**Task goal:** Reproduce the data exactly as it stands.

─── Provided records

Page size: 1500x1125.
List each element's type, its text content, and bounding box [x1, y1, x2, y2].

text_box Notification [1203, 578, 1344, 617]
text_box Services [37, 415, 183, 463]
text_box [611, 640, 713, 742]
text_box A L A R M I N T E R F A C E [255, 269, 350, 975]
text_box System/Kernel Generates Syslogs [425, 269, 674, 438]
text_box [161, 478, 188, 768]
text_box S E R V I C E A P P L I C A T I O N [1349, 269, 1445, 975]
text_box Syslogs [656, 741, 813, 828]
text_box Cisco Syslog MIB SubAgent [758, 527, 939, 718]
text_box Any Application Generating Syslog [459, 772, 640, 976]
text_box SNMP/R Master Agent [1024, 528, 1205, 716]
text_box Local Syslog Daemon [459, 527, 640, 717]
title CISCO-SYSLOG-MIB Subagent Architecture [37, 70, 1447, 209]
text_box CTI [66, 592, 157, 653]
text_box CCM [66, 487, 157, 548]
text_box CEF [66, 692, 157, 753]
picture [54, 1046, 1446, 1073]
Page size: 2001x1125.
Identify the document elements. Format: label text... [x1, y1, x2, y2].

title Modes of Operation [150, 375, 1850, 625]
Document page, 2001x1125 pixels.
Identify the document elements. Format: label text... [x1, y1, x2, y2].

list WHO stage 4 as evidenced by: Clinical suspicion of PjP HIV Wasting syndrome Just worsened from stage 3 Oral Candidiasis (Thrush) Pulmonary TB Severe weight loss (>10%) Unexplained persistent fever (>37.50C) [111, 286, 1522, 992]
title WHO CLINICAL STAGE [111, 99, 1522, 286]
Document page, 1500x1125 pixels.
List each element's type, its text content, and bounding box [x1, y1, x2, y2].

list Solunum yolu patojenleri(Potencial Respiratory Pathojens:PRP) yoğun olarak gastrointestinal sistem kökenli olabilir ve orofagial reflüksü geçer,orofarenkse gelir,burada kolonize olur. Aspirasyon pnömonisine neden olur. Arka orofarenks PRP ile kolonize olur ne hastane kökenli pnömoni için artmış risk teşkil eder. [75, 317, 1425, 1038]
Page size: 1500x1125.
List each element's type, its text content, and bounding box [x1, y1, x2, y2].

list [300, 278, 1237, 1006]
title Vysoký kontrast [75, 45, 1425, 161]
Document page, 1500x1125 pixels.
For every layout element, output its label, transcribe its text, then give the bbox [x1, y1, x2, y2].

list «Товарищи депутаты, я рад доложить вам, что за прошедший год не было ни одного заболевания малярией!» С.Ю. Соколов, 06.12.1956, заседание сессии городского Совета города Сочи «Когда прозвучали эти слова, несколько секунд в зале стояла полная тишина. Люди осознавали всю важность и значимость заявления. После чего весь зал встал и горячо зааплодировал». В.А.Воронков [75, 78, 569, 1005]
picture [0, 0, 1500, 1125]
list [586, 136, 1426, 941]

──────

**The completed task:**
Page size: 1500x1125.
List each element's type, its text content, and bounding box [x1, y1, x2, y2].

text_box Notification [1203, 578, 1344, 617]
text_box Services [37, 415, 183, 463]
text_box [611, 640, 713, 742]
text_box A L A R M I N T E R F A C E [255, 269, 350, 975]
text_box System/Kernel Generates Syslogs [425, 269, 674, 438]
text_box [161, 478, 188, 768]
text_box S E R V I C E A P P L I C A T I O N [1349, 269, 1445, 975]
text_box Syslogs [656, 741, 813, 828]
text_box Cisco Syslog MIB SubAgent [758, 527, 939, 718]
text_box Any Application Generating Syslog [459, 772, 640, 976]
text_box SNMP/R Master Agent [1024, 528, 1205, 716]
text_box Local Syslog Daemon [459, 527, 640, 717]
title CISCO-SYSLOG-MIB Subagent Architecture [37, 70, 1447, 209]
text_box CTI [66, 592, 157, 653]
text_box CCM [66, 487, 157, 548]
text_box CEF [66, 692, 157, 753]
picture [54, 1046, 1446, 1073]
Page size: 2001x1125.
Identify the document elements. Format: label text... [x1, y1, x2, y2].

title Modes of Operation [150, 375, 1850, 625]
Document page, 2001x1125 pixels.
Identify the document elements. Format: label text... [x1, y1, x2, y2].

list WHO stage 4 as evidenced by: Clinical suspicion of PjP HIV Wasting syndrome Just worsened from stage 3 Oral Candidiasis (Thrush) Pulmonary TB Severe weight loss (>10%) Unexplained persistent fever (>37.50C) [111, 286, 1522, 992]
title WHO CLINICAL STAGE [111, 99, 1522, 286]
Document page, 1500x1125 pixels.
List each element's type, its text content, and bounding box [x1, y1, x2, y2].

list Solunum yolu patojenleri(Potencial Respiratory Pathojens:PRP) yoğun olarak gastrointestinal sistem kökenli olabilir ve orofagial reflüksü geçer,orofarenkse gelir,burada kolonize olur. Aspirasyon pnömonisine neden olur. Arka orofarenks PRP ile kolonize olur ne hastane kökenli pnömoni için artmış risk teşkil eder. [75, 317, 1425, 1038]
Page size: 1500x1125.
List each element's type, its text content, and bounding box [x1, y1, x2, y2].

list [300, 278, 1237, 1006]
title Vysoký kontrast [75, 45, 1425, 161]
Document page, 1500x1125 pixels.
For every layout element, output its label, transcribe its text, then give the bbox [x1, y1, x2, y2].

list «Товарищи депутаты, я рад доложить вам, что за прошедший год не было ни одного заболевания малярией!» С.Ю. Соколов, 06.12.1956, заседание сессии городского Совета города Сочи «Когда прозвучали эти слова, несколько секунд в зале стояла полная тишина. Люди осознавали всю важность и значимость заявления. После чего весь зал встал и горячо зааплодировал». В.А.Воронков [75, 78, 569, 1005]
picture [0, 0, 1500, 1125]
list [586, 136, 1426, 941]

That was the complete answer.